_Document text_
-------------------------
This article was originally published on Healthcare IT News.
According to Deloitte’s 2020 Global Healthcare Outlook, healthcare systems around the world are facing the same issues: rising healthcare costs, changing patient demographics, evolving customer expectations, new market players, complex health and technology ecosystems. Healthcare stakeholders need to invest in value-based care, innovative care delivery models, advanced digital technologies, data interoperability, and alternative employment models to prepare for these uncertainties and build a smart health ecosystem.
To grasp these opportunities and tackle these future threats, hospital leaders are turning to their supply chain leaders. The supply chain touches every department within the hospital and each dollar saved is a dollar available to be invested in helping more patients. But the process of getting the right product, to the right place, at the right time, at the right price remains a challenging and often-times elusive goal.
Supply chain leaders within healthcare are experiencing a combination of four main industry trends:
(i) consolidation – as health systems move to manage a broader portfolio of locations, the supply chain becomes increasingly complex and challenging to oversee.
(ii) cost reduction – as many of the world’s hospitals and health systems continue to experience a decline in funding and reduced revenue from delayed procedures, administrators are continuing to look to their supply chain for cost reduction efforts.
(iii) distribution and supplier model changes – shortages and supply chain disruptions are leading manufacturers in other industries to branch into medical supplies and many providers are reconsidering traditional hospital-supplier relationships.
-------------------------
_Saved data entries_
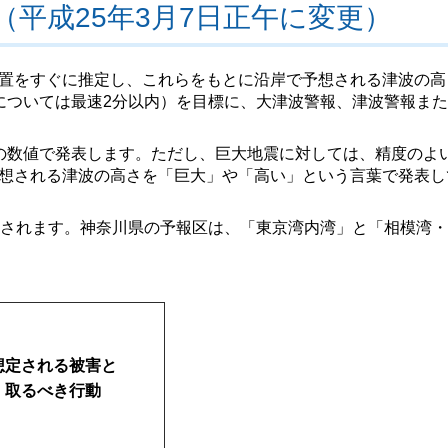
平成25年3月7日正午に変更）
置をすぐに推定し、これらをもとに沿岸で予想される津波の高
については最速2分以内）を目標に、大津波警報、津波警報ま
の数値で発表します。ただし、巨大地震に対しては、精度のよ
想される津波の高さを「巨大」や「高い」という言葉で発表し
表されます。神奈川県の予報区は、「東京湾内湾」と「相模湾
想定される被害と
取るべき行動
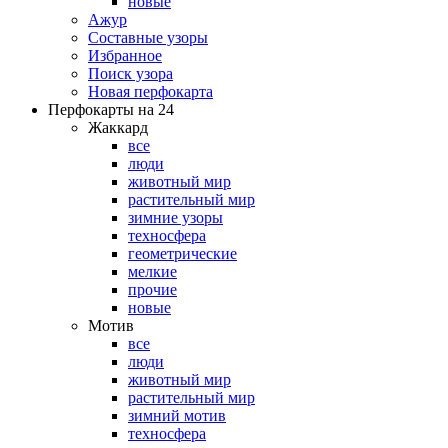
новые
Ажур
Составные узоры
Избранное
Поиск узора
Новая перфокарта
Перфокарты на 24
Жаккард
все
люди
животный мир
растительный мир
зимние узоры
техносфера
геометрические
мелкие
прочие
новые
Мотив
все
люди
животный мир
растительный мир
зимний мотив
техносфера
-------------------------
_Questions to answer_
(A) From the healthcare supply chain article, reproduce the stretch from "To grasp these" through "often-times elusive goal.".
(B) Continue the healthcare supply chain article from the point where it stops.

_Answers given_
(A)
To grasp these opportunities and tackle these future threats, hospital leaders are turning to their supply chain leaders. The supply chain touches every department within the hospital and each dollar saved is a dollar available to be invested in helping more patients. But the process of getting the right product, to the right place, at the right time, at the right price remains a challenging and often-times elusive goal.

(B)
(iv) data-driven decision making – a 2020 GHX survey found improving demand forecasting emerged as a top priority for the healthcare industry as a result of the COVID-19 pandemic.
COVID-19 has also highlighted the disruption that can happen in the healthcare supply chain, with the World Health Organization warning that severe and mounting disruption to the global supply of personal protective equipment (PPE) – caused by rising demand, panic buying, hoarding and misuse – is putting lives at risk. Although the requirement for proper PPE has been widely acknowledged, procuring and distributing the correct equipment for each clinical setting has been a worldwide challenge.
Common hospital supply chain challenges
Given their experience with healthcare customers over the years, TechnologyOne has identified six key inventory management pain points commonly faced in hospital operations:
(i) stock wastage – in many cases, the revolution in supply chain management within hospitals over the last ten years has not gone far enough. Procurement systems that do not integrate with patient administration systems are only doing half the job of inventory management.
(ii) manual and paper processes – like the paperless office, the paperless hospital remains elusive today. But shifting to an electronic system from a paper-based system is widely expected to improve the efficiency, quality, and safety of medical care.
“Removing manual processes has been a game-changer for us; we have reduced errors, seen significant time savings and now have a clear understanding of live inventory,” said David White, National Group Manager – Prosthesis and Rebates, Healthscope.
(iii) item recording and tracking – seamless data capture, from devices, equipment, medicine and people, can help procurement functions identify whether stock losses are due to quality problems, physician preference or some other cause that may warrant investigation. The use of barcodes has helped to improve positive patient identification and care and reduce pharmacy dispensing errors.
The process also provides greater visibility across the supply chain, helping to reduce stock wastage.
(iv) inaccurate billing and funding claims – without accurate, uniform and easy to use methods of recording patient fees and government funding, there are risks such as lost revenue and potential to overcharge payers, including patients, health insurance providers and, via Medicare, the Federal Government.
(v) supplier management – historically, supplies and supply data have often been siloed within organisations, so that key information for efficient business operations can be difficult to access.
Hospital procurement leaders are now looking to ensure their systems and processes are integrated internally first, and then looking to do the same with their suppliers.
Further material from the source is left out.